La demiurgia empalabradora de Montejo es una réplica metafísica que tiene sus raíces primigenias en su hogar apacible que décadas después denominó “El Taller Blanco”. No en vano el poeta titula uno de sus más reconocidos y enjundiosos textos ensayísticos El Taller Blanco, inequívoco homenaje al autor de sus más firmes influencias vitales. Una imagen insustituible de la labor taumatúrgica que encarna todo auténtico creador cuya mirada siempre estuvo colocada en ese tiempo indeterminado que llamamos futuro. La palabra fundante del poeta dejó para la posteridad un testimonio de ineludible consulta sólo comparable a los aportes de Andrés Bello, Pérez Bonalde, Ramos Sucre y otros poquísimos aristócratas del espíritu que edificaron los fundamentos de “la casa del ser” de nuestra venezolanidad. Su cosmovisión literaria, su welstanchauung estético-poética superó largamente los poderes hechizantes de la facticidad mundana de la vulgata terrenal humana y estableció, por medio del contrapoder del verbo imaginístico, otro mundo (una terredad) más humano y digno de ser vivido a plenitud.






 Cuando en 1958 el dictador Marcos Pérez Jiménez huye del país, el poeta Montejo apenas rozaba los 20 años y recién abría su mirada a la corriente universal de la cultura y se impregnaba de los símbolos eternos de los principales paradigmas civilizatorios del orbe terráqueo; China, India, Grecia, Indoamérica, etc. Venezuela entonces comenzaba, a la sazón, a transitar un ciclo de cultura cívica y democrática y pugnaba por dejar atrás una prolongada noche dictatorial que se afanó con inigualable saña durante una década en conculcar las libertades fundamentales del hombre y del ciudadano; entre ellas la que más desvelos causó al poeta: la libertad creadora y de expresión creativa, hoy seriamente amenazada por un neototalitarismo estatocrático. La “leche negra” que refiere Paul Celan en su poema inmortal “Fuga de la muerte”.
Con la lucidez nada distante que caracterizó a Fernando Pessoa, Montejo, su igual, se desdobló en no se sabe cuántos heterónimos; Eduardo Polo, Blas Coll... fueron cara y sello de un mismo y distinto “alter ego” que supo resguardar la inveterada pulcritud de las formas expresivas al tiempo que forjó una obra de poquísima similitud en nuestro orbe hispanohablante. El poeta siempre fue consciente de haber alcanzado el Absoluto; la revelación esencial mediante la escritura del poema. No obstante, supo con igual hidalguía mantener una humildad sólo comparable a la imperturbabilidad del mineral. Lidió a brazo partido con la insoportabilidad de la conciencia y su instantaneidad en la fugaz chispa del existir. Hizo suyo el credo ramosucreano de “vivir es morirse”. Cuando pudo lo escribió para que sus lectores, él estaba consciente le sobreviviríamos, no dejáramos de confirmarlo, “el canto (el poema) siempre estará por encima de la escritura”.

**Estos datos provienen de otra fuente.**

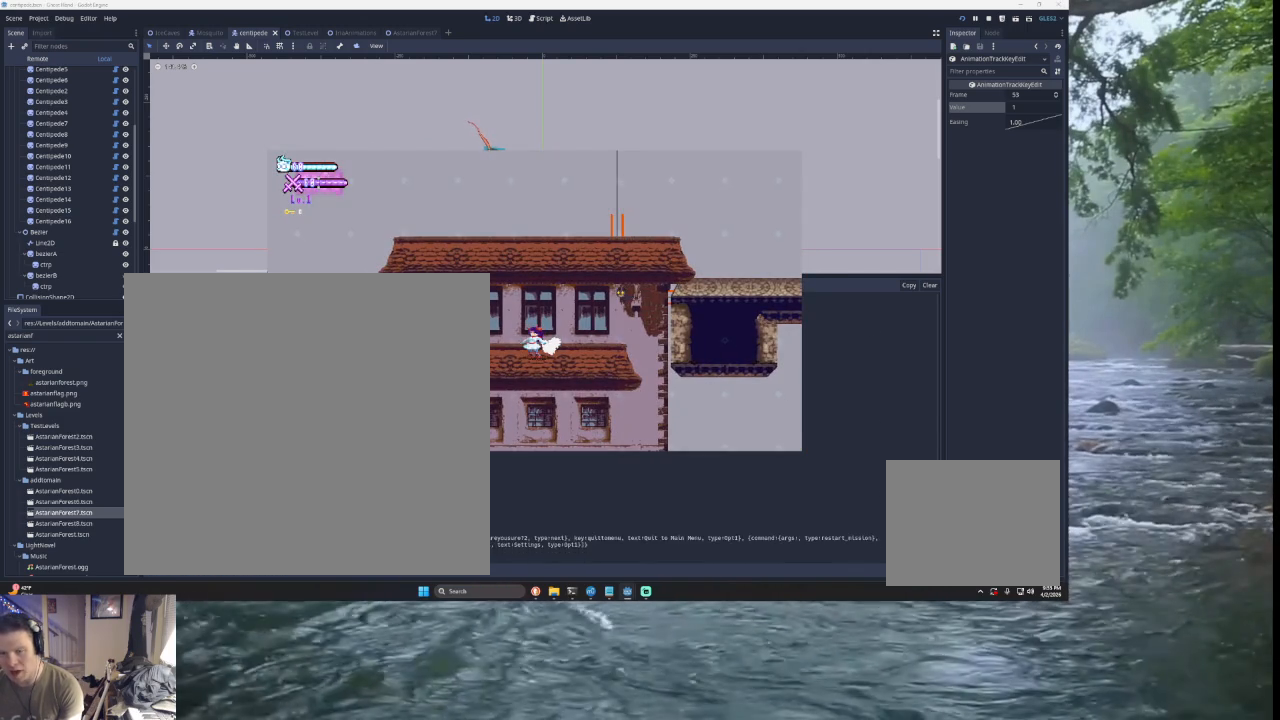
{"buttons": [], "left_stick": "center", "right_stick": "center", "events": [[67, "SQUARE", "down"], [133, "SQUARE", "up"]]}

En cierta ocasión dijo: “Alguna vez escribiré con piedras / midiendo cada una de mis frases / por su peso, volumen, movimiento / Estoy cansado de palabras” (“Escritura”).
Un poema que por sí mismo bastaría para catapultarlo a las cimas de la poesía universal y que en su momento dedicó al padre de Maqroll el Gaviero titulado con el elegíaco título “Adiós al siglo XX” es una odisea escritural de insondables resonancias históricas. Un epitafio finisecular me gustaría denominarlo.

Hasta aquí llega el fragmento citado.